(Exercise description)
Give back the lines below exactly, but do not include any pictures.

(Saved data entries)
<<<<
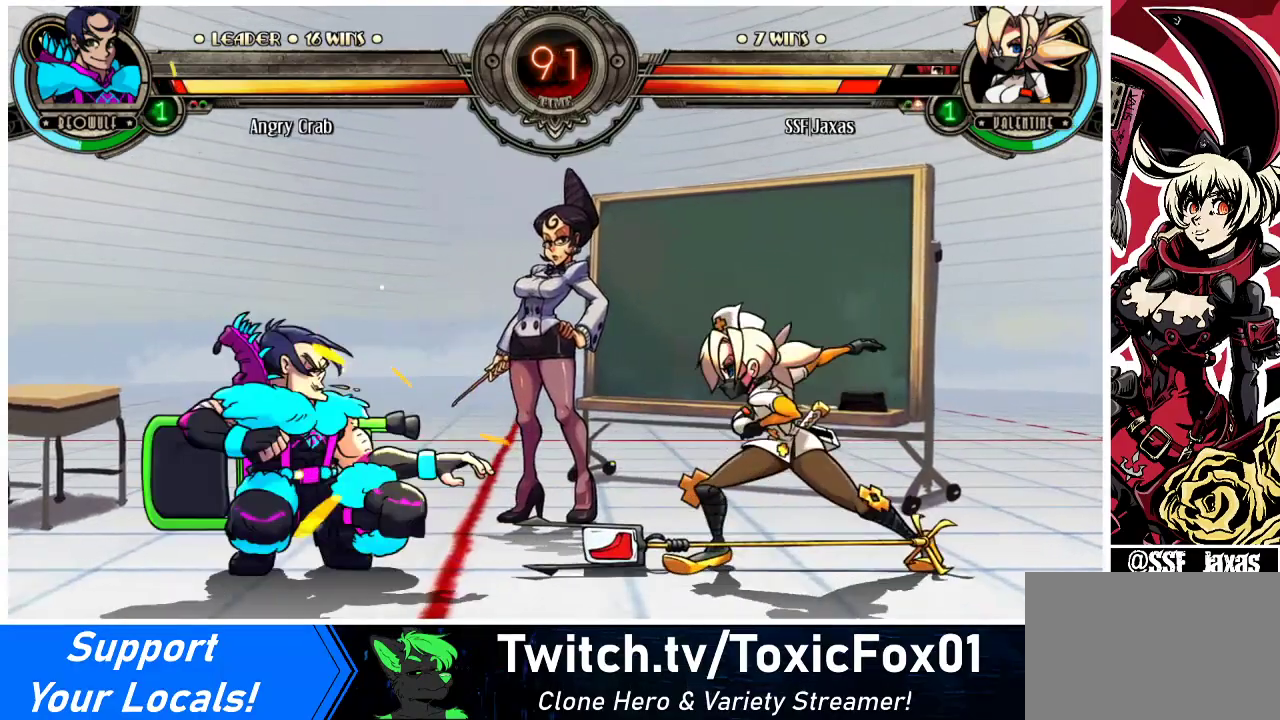
{"buttons": ["DPAD_LEFT"], "events": [[267, "DPAD_RIGHT", "down"], [333, "DPAD_RIGHT", "up"], [400, "DPAD_RIGHT", "down"], [467, "DPAD_RIGHT", "up"], [500, "DPAD_LEFT", "down"]]}
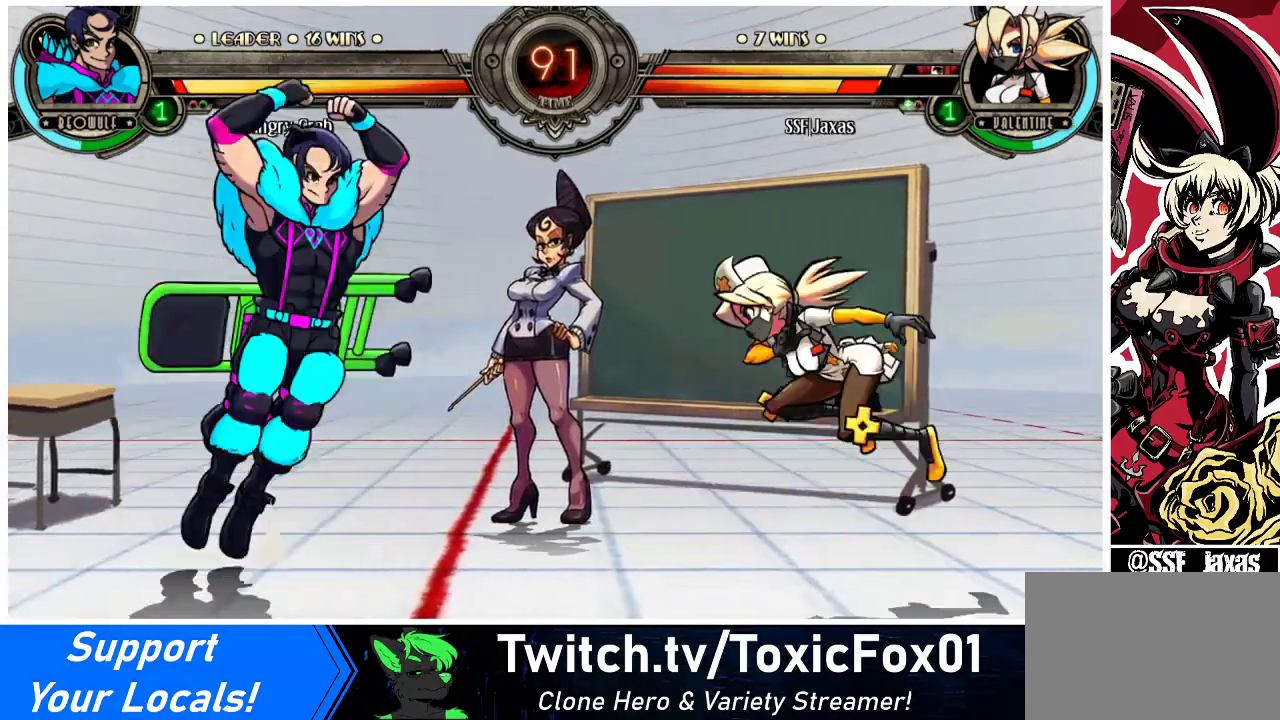
{"buttons": ["DPAD_LEFT"], "events": [[200, "R1", "down"], [333, "R1", "up"]]}
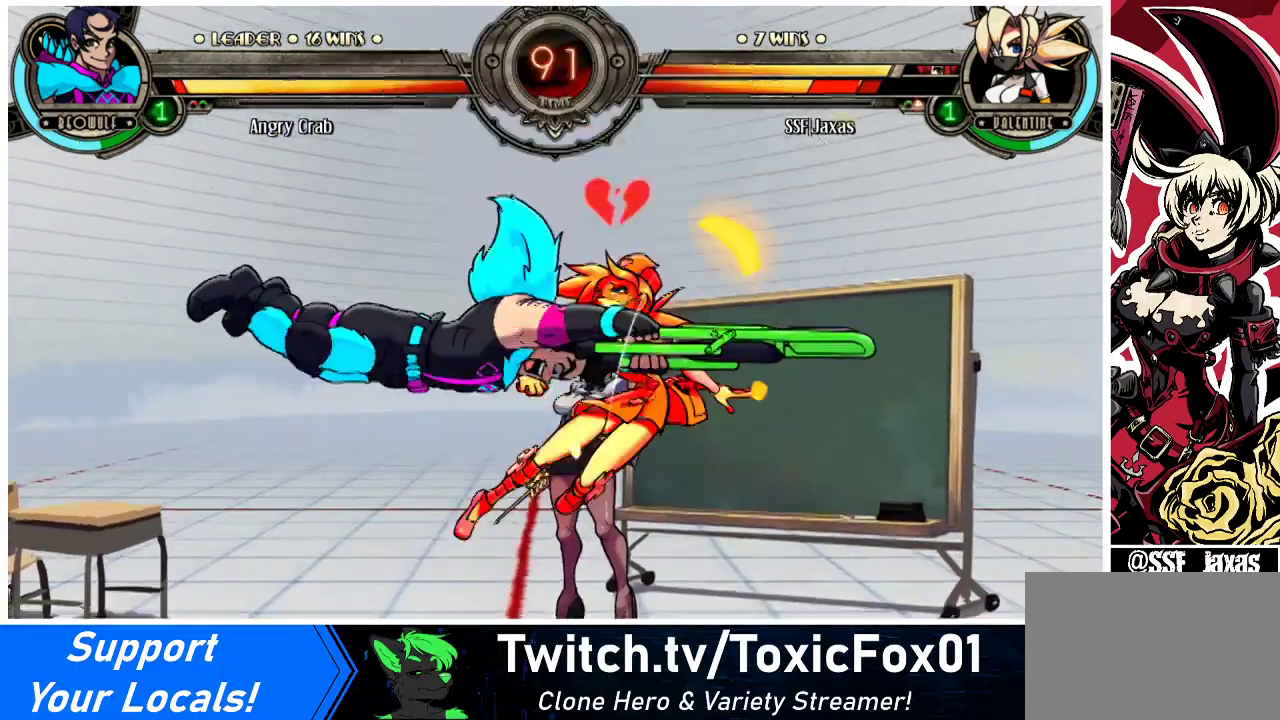
{"buttons": ["DPAD_DOWN", "DPAD_RIGHT"], "events": [[233, "DPAD_DOWN", "down"], [233, "DPAD_LEFT", "up"], [267, "DPAD_RIGHT", "down"]]}
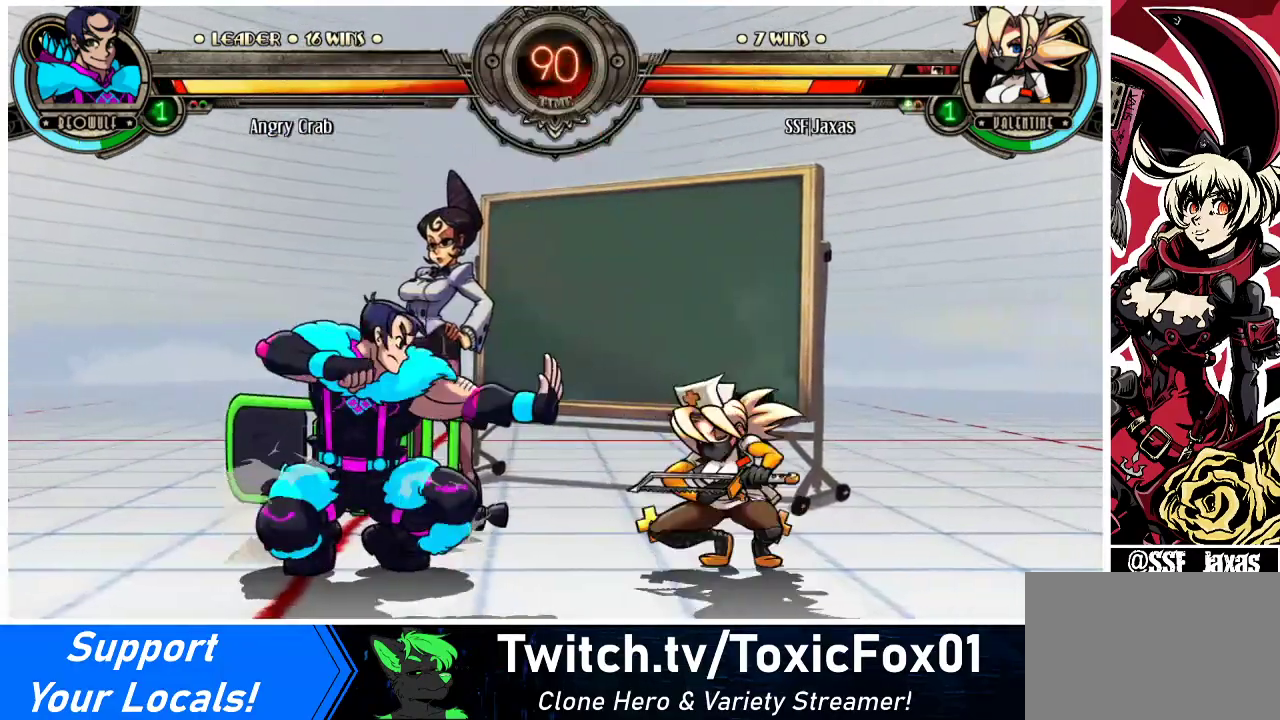
{"buttons": ["DPAD_DOWN", "DPAD_RIGHT"], "events": []}
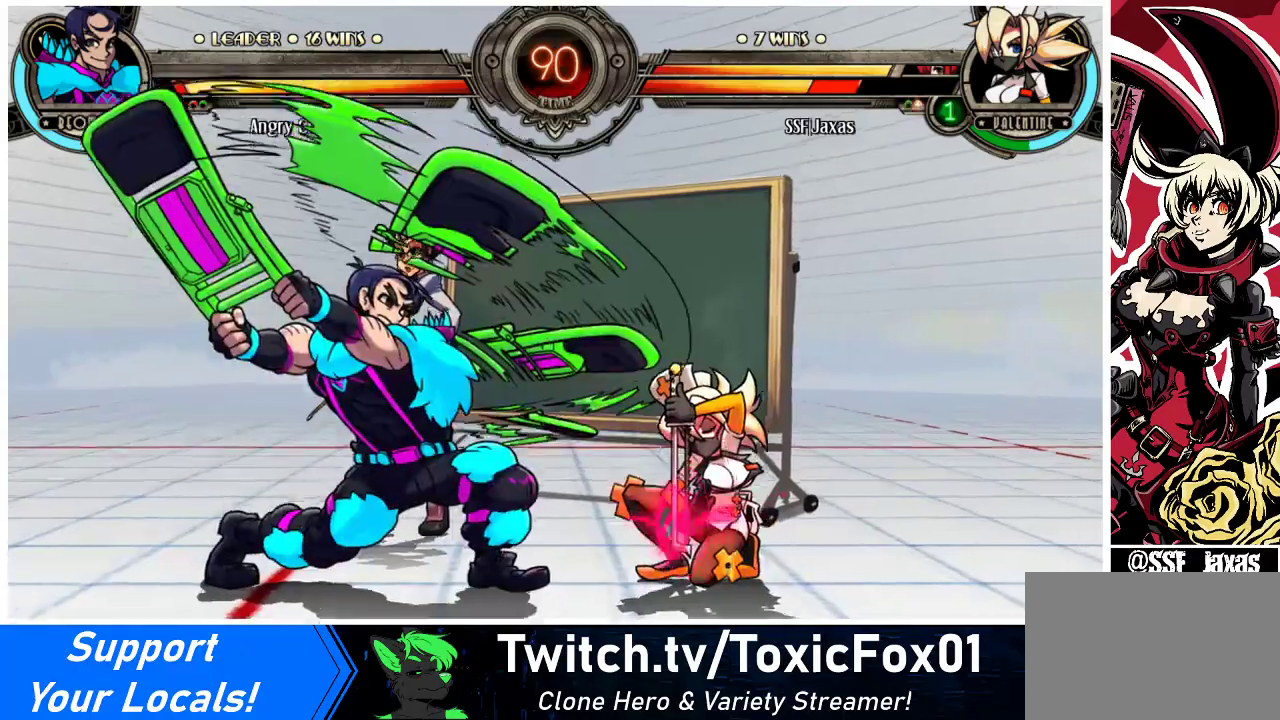
{"buttons": ["DPAD_DOWN", "DPAD_RIGHT"], "events": []}
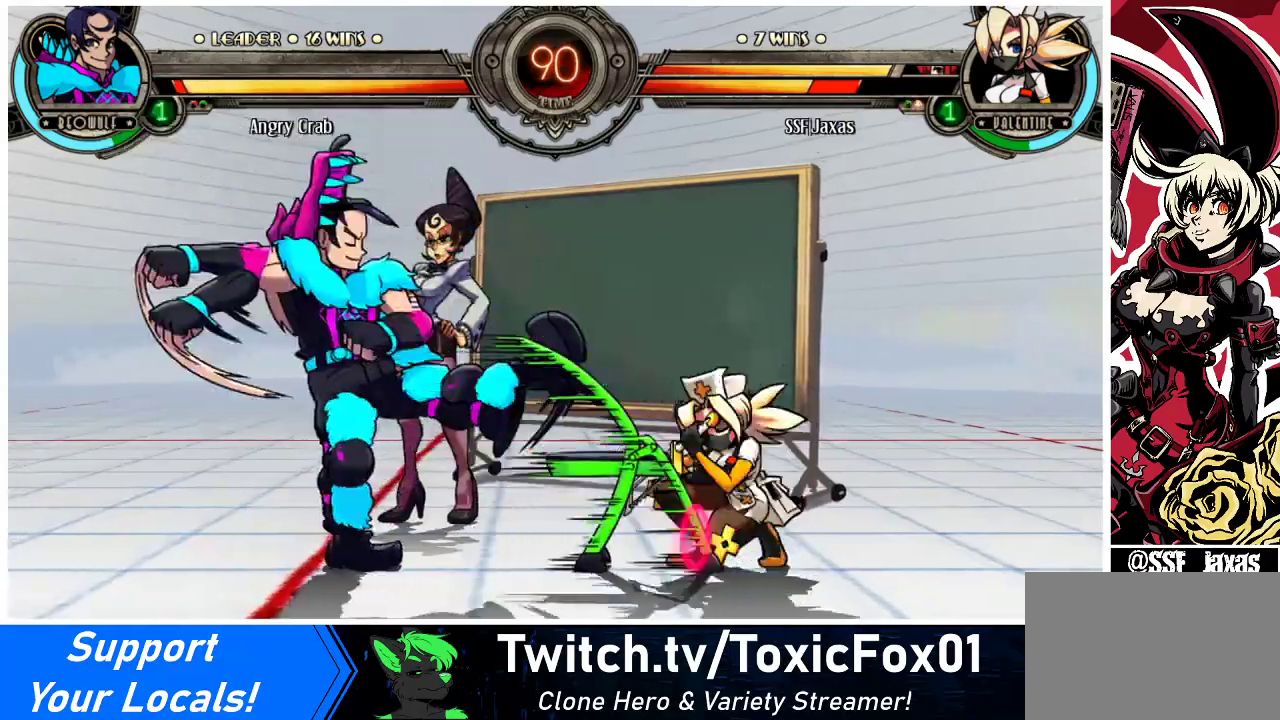
{"buttons": ["SQUARE"], "events": [[400, "DPAD_DOWN", "up"], [433, "CIRCLE", "down"], [433, "DPAD_RIGHT", "up"], [433, "SQUARE", "down"], [500, "CIRCLE", "up"]]}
>>>>
(Response box)
{"buttons": ["DPAD_LEFT"], "events": [[267, "DPAD_RIGHT", "down"], [333, "DPAD_RIGHT", "up"], [400, "DPAD_RIGHT", "down"], [467, "DPAD_RIGHT", "up"], [500, "DPAD_LEFT", "down"]]}
{"buttons": ["DPAD_LEFT"], "events": [[200, "R1", "down"], [333, "R1", "up"]]}
{"buttons": ["DPAD_DOWN", "DPAD_RIGHT"], "events": [[233, "DPAD_DOWN", "down"], [233, "DPAD_LEFT", "up"], [267, "DPAD_RIGHT", "down"]]}
{"buttons": ["DPAD_DOWN", "DPAD_RIGHT"], "events": []}
{"buttons": ["DPAD_DOWN", "DPAD_RIGHT"], "events": []}
{"buttons": ["SQUARE"], "events": [[400, "DPAD_DOWN", "up"], [433, "CIRCLE", "down"], [433, "DPAD_RIGHT", "up"], [433, "SQUARE", "down"], [500, "CIRCLE", "up"]]}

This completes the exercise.